Fed up with his father, Fats writes the next message, talking about his father’s OCD – that he obsesses about many things, the last one being his young students at school.
The last message is a revenge from Andrew to the Mollinsons, in a moment of affection to Simon – he writes about Howard Mollinson cheating on his wife with his business partner.
All these messages are deleted shortly after being written, but the world talks and Barry’s faction is deeply affected by it. Parminder has a nervous breakdown during one of the Council’s meeting – that she learns to regret as she is suspended from her work and loses her place in the Council.
Very quickly, the cards begin to fall and pretty much everyone gets it. Karma hits them all with a vengeance as the truth begins to come out everywhere.
As J.K. said, this book raises one important question: “what do we do about Krystal?”
Krystal falls into a spiral of depression after Barry’s death, losing pretty much the only man that ever believed in her. She must take care of her drug addict mother and her little brother Robbie. She must do her best to keep her mother off drugs so that Bellchapel doesn’t kick her out of their rehabilitation program again, while going to school and taking care of Robbie. At the same time, she lives her teenage life – discovering her sexuality with Fats and hanging around with her friends. She keeps away from heavy drugs, but she won’t say no to alcohol and cigars. She even smokes marijuana with Fats before “doing it”.
This book ends with a death, or rather two deaths that become a serious wake-up call for Pagford.
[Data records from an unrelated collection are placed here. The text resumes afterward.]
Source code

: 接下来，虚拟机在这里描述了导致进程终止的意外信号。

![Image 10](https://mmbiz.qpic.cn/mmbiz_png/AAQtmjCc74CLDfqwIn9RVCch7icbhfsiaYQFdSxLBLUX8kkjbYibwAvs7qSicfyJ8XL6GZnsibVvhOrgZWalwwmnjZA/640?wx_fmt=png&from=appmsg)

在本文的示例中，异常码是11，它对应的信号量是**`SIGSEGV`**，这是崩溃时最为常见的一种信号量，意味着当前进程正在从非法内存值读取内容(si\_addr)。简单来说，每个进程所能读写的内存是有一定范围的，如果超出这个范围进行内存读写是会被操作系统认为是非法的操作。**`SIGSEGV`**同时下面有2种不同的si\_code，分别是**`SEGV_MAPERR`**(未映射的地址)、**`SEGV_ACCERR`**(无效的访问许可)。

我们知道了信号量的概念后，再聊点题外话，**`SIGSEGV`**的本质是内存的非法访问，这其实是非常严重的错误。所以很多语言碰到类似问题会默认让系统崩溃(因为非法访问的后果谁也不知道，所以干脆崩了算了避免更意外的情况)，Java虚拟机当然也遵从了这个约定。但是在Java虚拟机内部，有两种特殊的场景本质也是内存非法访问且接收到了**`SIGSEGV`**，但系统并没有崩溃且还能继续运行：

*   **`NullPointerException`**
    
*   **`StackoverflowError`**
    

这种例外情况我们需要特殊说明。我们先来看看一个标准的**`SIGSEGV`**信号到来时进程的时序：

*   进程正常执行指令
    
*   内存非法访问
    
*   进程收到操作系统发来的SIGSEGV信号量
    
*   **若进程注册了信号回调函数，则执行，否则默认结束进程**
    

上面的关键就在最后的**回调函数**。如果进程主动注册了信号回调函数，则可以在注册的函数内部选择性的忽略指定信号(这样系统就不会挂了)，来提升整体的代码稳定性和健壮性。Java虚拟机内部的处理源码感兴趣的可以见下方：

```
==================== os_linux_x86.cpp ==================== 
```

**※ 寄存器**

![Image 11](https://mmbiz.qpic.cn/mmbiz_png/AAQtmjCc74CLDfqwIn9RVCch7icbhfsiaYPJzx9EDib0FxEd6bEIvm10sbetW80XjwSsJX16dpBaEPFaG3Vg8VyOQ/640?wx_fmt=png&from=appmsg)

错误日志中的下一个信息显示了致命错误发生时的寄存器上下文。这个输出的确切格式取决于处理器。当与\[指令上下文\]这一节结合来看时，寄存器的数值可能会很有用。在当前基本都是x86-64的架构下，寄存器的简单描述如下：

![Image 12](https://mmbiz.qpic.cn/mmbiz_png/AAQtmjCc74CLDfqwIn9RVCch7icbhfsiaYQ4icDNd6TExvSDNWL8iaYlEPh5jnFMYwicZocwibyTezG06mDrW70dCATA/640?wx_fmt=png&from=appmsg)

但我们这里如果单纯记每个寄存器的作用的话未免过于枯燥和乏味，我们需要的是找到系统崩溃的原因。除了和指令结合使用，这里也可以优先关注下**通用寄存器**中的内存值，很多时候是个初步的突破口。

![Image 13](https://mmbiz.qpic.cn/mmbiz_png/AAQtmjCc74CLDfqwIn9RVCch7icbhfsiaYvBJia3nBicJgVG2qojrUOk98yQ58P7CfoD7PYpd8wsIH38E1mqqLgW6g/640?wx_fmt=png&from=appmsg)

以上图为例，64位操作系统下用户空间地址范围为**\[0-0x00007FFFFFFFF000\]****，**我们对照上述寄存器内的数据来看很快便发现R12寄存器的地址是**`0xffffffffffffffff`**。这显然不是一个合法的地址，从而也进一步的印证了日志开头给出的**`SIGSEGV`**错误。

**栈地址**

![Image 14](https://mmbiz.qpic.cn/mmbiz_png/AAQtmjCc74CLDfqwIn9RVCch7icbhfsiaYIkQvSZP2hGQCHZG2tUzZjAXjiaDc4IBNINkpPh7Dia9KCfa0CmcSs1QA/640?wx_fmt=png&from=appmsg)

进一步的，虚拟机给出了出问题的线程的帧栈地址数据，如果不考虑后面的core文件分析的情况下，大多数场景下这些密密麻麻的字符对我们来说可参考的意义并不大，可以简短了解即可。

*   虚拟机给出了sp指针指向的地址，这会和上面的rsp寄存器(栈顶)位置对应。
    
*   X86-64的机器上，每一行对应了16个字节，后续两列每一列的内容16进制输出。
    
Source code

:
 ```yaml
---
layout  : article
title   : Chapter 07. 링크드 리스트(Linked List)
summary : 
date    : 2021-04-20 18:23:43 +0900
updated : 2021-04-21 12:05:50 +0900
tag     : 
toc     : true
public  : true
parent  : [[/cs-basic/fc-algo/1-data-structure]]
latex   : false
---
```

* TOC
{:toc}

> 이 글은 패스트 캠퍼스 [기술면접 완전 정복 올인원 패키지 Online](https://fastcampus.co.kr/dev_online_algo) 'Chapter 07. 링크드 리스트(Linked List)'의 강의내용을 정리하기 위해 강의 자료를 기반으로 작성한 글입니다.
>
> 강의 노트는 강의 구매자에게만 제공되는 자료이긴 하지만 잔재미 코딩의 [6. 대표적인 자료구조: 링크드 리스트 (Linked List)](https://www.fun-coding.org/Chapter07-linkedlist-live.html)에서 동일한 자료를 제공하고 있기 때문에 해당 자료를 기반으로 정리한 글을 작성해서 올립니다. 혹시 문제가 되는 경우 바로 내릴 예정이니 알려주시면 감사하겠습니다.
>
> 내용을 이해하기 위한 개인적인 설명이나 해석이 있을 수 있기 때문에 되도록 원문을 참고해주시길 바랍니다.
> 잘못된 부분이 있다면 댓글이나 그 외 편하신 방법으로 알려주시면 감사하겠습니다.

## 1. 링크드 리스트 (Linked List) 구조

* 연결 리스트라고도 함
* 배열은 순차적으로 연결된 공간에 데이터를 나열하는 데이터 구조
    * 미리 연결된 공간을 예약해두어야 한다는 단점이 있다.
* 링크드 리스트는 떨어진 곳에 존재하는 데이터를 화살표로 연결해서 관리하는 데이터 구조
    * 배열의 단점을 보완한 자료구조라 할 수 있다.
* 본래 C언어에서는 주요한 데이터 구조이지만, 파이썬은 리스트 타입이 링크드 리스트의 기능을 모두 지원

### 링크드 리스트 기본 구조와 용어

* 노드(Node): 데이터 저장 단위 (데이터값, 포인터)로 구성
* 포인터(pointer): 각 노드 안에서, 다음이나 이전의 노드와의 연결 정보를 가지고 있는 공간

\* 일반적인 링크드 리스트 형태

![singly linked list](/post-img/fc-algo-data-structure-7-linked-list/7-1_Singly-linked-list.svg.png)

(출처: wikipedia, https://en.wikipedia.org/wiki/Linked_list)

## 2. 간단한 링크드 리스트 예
Some women begin to regret their lack of care; Fats confesses to being the hacker, taking responsibility for all messages, even though he knows Andrew was the first to write; and two more places in the Council are about to be occupied quietly, without any more elections, by Mollison’s adversary Cubby Wall and Miles Mollison’s wife Samantha that discovered suddenly that she does care about Fields and Bellchapel and Pagford’s fate in general.
The last funeral is beautiful and heartbreaking; it has something in common with Barry’s funeral: Rihanna and Jay-Z’s hit “Umbrella”, the special song of Barry’s precious champion rowing team sounds loud in the church. I think the number of hits on youtube will increase once more fans finish the book!
I heard that BBC will make a series after this book. I hope they know what they’re doing and I hope it will happen! I will watch it!
So, for the second half of the book, as I couldn’t put it down, I recommend all of you to read it and do your best to not cringe at our characters’ language.